[Start of section]

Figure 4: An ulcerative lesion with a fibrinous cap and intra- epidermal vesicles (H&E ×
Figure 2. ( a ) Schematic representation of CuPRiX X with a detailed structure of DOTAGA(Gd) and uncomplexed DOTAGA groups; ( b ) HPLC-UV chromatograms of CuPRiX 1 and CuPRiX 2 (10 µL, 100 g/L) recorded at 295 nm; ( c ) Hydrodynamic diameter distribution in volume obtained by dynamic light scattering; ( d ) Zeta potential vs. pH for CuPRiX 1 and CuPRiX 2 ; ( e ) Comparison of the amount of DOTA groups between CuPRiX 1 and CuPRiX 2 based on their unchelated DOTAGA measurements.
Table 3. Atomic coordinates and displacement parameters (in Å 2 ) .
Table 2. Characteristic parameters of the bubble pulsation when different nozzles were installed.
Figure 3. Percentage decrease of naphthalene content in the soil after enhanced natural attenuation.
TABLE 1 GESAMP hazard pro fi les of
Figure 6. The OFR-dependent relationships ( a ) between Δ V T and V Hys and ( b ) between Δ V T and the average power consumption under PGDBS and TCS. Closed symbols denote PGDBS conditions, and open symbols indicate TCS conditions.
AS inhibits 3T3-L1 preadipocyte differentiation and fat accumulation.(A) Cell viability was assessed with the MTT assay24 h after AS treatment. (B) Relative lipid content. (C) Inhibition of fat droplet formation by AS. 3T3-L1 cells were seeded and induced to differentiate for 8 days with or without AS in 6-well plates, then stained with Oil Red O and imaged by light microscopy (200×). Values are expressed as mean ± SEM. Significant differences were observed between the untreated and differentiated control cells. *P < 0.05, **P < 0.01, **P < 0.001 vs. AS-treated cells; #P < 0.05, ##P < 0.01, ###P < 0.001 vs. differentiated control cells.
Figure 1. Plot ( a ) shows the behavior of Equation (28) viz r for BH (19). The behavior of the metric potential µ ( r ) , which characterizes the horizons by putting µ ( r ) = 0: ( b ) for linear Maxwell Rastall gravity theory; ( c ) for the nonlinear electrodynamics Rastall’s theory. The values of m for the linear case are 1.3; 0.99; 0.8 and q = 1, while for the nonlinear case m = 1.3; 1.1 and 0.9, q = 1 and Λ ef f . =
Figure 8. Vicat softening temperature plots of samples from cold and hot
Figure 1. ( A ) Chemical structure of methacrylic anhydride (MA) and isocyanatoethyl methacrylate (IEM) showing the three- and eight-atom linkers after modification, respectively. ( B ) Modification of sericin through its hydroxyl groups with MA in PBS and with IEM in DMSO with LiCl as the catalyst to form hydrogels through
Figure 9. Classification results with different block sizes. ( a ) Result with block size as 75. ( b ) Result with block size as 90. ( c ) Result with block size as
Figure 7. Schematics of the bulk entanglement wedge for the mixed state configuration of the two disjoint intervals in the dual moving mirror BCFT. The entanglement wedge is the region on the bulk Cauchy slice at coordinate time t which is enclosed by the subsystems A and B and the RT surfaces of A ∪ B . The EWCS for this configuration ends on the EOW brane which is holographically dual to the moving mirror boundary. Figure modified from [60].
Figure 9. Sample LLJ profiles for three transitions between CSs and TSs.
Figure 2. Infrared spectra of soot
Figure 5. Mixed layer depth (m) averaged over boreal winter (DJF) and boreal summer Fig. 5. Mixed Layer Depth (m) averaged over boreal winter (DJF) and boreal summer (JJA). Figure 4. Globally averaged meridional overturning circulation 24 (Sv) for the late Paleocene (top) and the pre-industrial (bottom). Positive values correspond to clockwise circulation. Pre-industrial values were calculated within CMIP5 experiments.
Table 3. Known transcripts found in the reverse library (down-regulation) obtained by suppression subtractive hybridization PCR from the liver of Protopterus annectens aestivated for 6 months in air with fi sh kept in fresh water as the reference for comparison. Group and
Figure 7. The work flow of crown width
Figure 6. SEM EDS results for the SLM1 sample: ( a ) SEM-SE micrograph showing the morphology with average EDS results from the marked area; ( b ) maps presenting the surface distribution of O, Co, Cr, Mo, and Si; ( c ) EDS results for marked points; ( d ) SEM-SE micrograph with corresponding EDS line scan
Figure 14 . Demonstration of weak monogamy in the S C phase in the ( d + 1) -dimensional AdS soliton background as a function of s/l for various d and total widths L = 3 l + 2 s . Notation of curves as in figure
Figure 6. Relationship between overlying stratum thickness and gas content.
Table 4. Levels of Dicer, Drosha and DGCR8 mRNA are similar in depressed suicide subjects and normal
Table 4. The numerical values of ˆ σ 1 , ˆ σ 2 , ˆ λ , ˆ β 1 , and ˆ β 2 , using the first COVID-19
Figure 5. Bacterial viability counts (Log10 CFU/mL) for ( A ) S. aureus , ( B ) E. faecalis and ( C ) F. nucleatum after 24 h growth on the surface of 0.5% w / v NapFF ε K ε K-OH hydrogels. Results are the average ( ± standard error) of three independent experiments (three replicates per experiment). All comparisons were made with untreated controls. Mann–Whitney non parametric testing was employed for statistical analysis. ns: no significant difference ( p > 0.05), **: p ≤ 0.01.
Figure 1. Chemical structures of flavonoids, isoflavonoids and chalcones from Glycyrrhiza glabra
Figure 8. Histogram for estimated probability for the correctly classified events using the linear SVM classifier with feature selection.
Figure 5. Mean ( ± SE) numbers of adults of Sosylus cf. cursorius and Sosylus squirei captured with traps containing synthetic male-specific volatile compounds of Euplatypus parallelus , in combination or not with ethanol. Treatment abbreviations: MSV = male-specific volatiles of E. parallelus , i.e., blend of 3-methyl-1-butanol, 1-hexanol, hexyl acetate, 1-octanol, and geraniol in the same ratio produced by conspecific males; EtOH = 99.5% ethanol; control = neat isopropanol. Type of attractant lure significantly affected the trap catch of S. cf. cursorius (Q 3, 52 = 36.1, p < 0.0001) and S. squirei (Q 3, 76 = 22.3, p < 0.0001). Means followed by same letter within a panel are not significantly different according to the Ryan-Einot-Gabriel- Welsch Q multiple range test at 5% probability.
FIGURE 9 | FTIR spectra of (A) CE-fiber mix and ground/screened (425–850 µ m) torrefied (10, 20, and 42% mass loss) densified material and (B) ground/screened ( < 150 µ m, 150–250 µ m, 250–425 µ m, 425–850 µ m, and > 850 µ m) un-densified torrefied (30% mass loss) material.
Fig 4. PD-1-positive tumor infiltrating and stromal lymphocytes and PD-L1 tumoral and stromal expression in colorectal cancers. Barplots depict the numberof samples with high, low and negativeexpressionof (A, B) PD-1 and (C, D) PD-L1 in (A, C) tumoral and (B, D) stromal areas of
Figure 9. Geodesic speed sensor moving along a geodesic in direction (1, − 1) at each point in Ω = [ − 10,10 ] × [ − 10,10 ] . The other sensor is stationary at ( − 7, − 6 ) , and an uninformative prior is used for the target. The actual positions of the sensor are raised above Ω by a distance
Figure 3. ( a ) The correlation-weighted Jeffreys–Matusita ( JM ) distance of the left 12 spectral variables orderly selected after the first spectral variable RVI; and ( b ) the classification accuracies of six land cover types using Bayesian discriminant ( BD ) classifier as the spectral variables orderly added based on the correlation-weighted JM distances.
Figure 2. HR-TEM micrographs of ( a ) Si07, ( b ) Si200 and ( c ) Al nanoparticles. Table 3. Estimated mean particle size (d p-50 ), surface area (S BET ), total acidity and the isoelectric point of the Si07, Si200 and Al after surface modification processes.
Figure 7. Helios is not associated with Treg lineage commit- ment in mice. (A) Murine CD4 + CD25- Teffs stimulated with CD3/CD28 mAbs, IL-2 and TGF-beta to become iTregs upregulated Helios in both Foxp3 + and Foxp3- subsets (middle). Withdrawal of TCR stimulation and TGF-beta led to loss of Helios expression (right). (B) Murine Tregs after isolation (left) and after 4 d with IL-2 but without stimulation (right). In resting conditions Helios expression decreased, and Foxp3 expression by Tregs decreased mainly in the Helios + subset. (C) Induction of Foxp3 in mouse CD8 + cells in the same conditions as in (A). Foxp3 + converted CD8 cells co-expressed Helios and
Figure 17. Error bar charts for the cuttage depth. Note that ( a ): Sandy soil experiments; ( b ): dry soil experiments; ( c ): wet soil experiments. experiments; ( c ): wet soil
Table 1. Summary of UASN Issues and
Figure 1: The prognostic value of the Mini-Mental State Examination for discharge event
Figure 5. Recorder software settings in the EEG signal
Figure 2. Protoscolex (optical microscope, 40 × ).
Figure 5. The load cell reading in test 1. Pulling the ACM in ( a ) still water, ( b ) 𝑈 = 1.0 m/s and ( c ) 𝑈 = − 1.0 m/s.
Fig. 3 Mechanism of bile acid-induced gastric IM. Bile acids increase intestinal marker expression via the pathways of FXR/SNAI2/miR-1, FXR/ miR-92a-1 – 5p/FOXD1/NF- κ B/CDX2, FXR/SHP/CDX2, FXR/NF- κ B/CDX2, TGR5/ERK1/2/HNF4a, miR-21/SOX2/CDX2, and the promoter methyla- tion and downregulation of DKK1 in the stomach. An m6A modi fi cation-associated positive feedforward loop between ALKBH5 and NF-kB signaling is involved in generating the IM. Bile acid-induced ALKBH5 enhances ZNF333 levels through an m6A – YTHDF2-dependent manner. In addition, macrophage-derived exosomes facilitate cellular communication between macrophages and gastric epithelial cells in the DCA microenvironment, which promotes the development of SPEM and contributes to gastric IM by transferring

[End of section]

Scan the records above for the word "total". Show each line in which it appears.

ANSWER SECTION:
Figure 14 . Demonstration of weak monogamy in the S C phase in the ( d + 1) -dimensional AdS soliton background as a function of s/l for various d and total widths L = 3 l + 2 s . Notation of curves as in figure
Figure 2. HR-TEM micrographs of ( a ) Si07, ( b ) Si200 and ( c ) Al nanoparticles. Table 3. Estimated mean particle size (d p-50 ), surface area (S BET ), total acidity and the isoelectric point of the Si07, Si200 and Al after surface modification processes.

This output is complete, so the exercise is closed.